**TEXT TO READ:**
* * * *

UAO hosts activist speaker

‘I am a racist.’

Known as an activist for equality, Jane Elliott opened her presentation in the Union with these words last night.

She calls herself a racist because she was taught to be one, she said. She ‘received a racist education’ and even called the Bible ‘racist.’

Elliott was a third grade teacher in Riceville, Iowa in the late 1960s. Upon hearing that Martin Luther King, Jr, had been assassinated, she knew that she had to bring this in to her next day’s lesson.

She said that we live in the land of the free and the home of the brave, so in 1968, her third grade students did not know that discrimination could occur because it was not happening to them.

After going through the normal morning rituals of saying the Pledge of Allegiance and singing ‘God Bless America,’ she and her students discussed King.

Elliott’s students wanted to know what it was like to be discriminated against, so she tried to show them.

Elliott created a discrimination exercise based on eye color.

The Blue Eyes/Brown Eyes exercise is now a textbook example of discrimination. Elliot said she chose eye color as a characteristic to split they class because height was too uniform, all were the same age, and hair color is too easily changed.

* * * *

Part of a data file
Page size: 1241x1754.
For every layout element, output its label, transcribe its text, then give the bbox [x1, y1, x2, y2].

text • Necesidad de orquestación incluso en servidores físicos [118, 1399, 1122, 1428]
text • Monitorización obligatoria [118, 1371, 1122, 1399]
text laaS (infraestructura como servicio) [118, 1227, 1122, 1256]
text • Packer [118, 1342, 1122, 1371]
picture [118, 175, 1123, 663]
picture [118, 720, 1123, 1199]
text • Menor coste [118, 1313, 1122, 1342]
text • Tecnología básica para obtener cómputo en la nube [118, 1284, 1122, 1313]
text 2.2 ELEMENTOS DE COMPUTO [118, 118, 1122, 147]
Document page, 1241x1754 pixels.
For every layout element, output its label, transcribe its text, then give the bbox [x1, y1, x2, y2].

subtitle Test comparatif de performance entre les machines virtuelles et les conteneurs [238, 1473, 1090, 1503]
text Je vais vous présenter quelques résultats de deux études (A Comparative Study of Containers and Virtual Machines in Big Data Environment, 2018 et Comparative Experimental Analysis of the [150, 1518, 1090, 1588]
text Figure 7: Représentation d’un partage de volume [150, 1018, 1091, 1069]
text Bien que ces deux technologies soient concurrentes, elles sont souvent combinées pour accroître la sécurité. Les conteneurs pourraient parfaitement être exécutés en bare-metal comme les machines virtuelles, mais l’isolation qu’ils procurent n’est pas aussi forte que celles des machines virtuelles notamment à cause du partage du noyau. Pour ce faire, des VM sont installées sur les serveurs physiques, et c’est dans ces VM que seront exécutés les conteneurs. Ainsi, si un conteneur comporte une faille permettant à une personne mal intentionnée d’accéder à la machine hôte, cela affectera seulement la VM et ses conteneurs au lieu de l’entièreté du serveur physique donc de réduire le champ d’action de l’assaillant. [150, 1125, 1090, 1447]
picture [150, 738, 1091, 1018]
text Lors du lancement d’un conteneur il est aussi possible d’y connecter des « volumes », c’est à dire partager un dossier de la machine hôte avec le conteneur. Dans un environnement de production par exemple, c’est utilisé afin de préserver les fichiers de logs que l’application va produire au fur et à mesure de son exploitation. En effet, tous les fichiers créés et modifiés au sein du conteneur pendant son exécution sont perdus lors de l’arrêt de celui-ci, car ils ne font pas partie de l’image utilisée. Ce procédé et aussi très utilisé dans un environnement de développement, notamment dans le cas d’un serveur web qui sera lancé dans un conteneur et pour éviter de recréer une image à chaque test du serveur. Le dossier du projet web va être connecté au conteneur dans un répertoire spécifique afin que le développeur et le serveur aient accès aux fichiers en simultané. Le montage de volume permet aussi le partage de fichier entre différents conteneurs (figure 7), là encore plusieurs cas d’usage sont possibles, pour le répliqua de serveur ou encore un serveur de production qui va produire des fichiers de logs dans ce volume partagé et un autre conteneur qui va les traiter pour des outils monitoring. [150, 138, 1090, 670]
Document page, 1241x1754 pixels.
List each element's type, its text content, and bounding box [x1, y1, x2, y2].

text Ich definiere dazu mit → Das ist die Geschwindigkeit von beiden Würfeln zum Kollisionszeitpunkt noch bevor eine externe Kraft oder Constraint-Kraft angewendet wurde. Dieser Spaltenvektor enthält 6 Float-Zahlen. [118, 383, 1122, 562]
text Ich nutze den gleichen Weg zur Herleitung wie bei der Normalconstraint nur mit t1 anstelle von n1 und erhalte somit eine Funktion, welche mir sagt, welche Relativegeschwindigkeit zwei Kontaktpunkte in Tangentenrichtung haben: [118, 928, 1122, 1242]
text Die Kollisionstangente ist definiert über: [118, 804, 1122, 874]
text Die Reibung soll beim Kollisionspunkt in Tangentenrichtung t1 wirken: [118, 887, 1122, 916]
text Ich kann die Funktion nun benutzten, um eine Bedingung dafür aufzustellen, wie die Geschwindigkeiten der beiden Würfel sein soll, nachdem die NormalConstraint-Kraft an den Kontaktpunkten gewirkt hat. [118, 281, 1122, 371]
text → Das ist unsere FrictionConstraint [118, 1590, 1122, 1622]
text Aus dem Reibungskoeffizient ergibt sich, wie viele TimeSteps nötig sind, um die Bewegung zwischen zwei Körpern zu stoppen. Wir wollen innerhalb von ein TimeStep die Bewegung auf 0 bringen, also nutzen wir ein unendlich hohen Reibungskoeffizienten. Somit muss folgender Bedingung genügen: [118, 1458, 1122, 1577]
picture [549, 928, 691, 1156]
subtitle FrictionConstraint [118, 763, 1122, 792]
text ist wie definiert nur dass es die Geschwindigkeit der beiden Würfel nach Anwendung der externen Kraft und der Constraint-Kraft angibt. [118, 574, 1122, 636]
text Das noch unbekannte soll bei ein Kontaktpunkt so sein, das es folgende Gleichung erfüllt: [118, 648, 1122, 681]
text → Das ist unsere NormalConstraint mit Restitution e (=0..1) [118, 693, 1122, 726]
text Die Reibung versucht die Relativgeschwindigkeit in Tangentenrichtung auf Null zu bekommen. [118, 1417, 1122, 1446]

* * * *

**WRITTEN TASK 1:**
According to the Jane Elliott article above, why did she pick eye color as the trait for dividing her class?
**WRITTEN TASK 2:**
Can you transcribe everything in the Jane Elliott article from "Elliott was a" down to "to show them."?
**WRITTEN TASK 3:**
In the Jane Elliott article, where was she a third grade teacher in the late 1960s?

**WRITTEN SOLUTION 1:**
Height was too uniform among the students, they were all the same age, and hair color is too easily changed.

**WRITTEN SOLUTION 2:**
Elliott was a third grade teacher in Riceville, Iowa in the late 1960s. Upon hearing that Martin Luther King, Jr, had been assassinated, she knew that she had to bring this in to her next day’s lesson.

She said that we live in the land of the free and the home of the brave, so in 1968, her third grade students did not know that discrimination could occur because it was not happening to them.

After going through the normal morning rituals of saying the Pledge of Allegiance and singing ‘God Bless America,’ she and her students discussed King.

Elliott’s students wanted to know what it was like to be discriminated against, so she tried to show them.

**WRITTEN SOLUTION 3:**
Riceville, Iowa.